# Introduction
At this stage we have a dataset of recsys papers which contains a subset of papers that are about recommender systems plus a larger set of linked papers that are either cites, refs or author publications. The core recommender systems papers are not perfect. At least some are accidental remindings and the purpose of this notebook is to try to refine this in order to focus in on a optimal core of on-point recomender systems papers.

We will not remove any papers from this dataset but rather try to make them as recsys-relevant or not. The approach taken will be to be conservative: to only consider papers as being core RS papers if there is a strong reason to do so. In particular, we will try to excldue papers that mention RS in passing, perhaps as an application area or as related work, wut without evidence of a material contribution to the RS field. This is a question of balance and one culd argue that the approach taken here is too conservative. That is a useful debate to have and it will be possible for others to adjust the refinement process here in order to loosen the constraints.

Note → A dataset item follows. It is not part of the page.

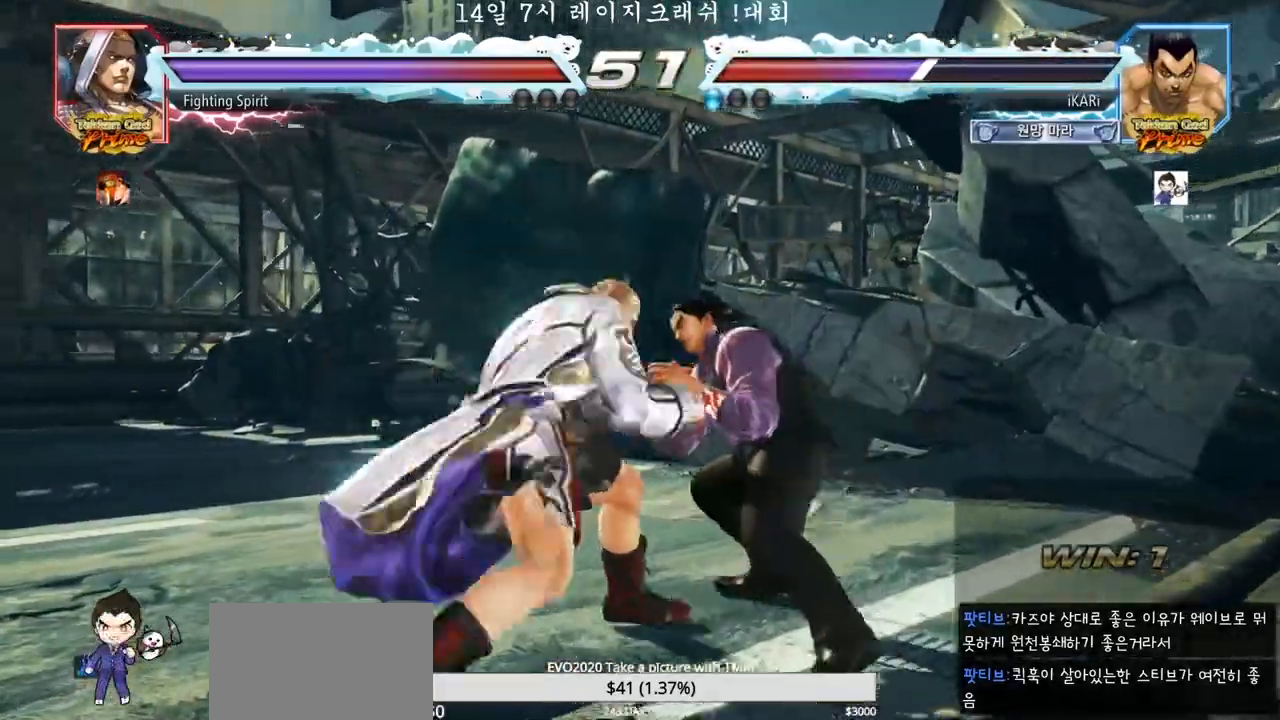
{"buttons": [], "left_stick": "center", "events": [[33, "left_stick", "center"], [100, "left_stick", "down-left"], [250, "left_stick", "center"], [300, "left_stick", "right"], [483, "left_stick", "center"]]}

However, it should be noted that by allowing more borderline papers to be considered as core RS papers, it will also likley increase the number of much less relevant papers too. 

In [None]:
import swifter

from glob import glob

from itertools import chain

import random
from itertools import chain
from more_itertools import sliced

import pandas as pd
from matplotlib.pylab import plt
import numpy as np

from glob import glob, iglob
from pathlib import Path

from loguru import logger
from IPython.display import display, clear_output

!pwd

# Setup

## Datasets and files

In [None]:
# The main dataset of papers, which includes a subset of RS papers.
recsys_papers_dataset = '../data/raw/2000_recsys_papers.feather'

# We will save this refined dataset in the `processed` data subdirectory; it is no longer strictly raw data.
refined_recsys_papers_dataset = recsys_papers_dataset.replace('raw/2000_recsys', 'processed/2100_refined_recsys')
refined_recsys_papers_dataset

## Load the main papers dataset

In [None]:
df = pd.read_feather(recsys_papers_dataset)
df

## The curent subset of RS papers
These are the papers that have been so far deemed to be RS papers, within the larger collection of papers.

In [None]:
recsys_df = df[df['is_recsys_paper']].copy()
recsys_df.shape

# RecSys Filters
Various filters that we will use to determine whether a paper should be considered as a true/core RecSys paper.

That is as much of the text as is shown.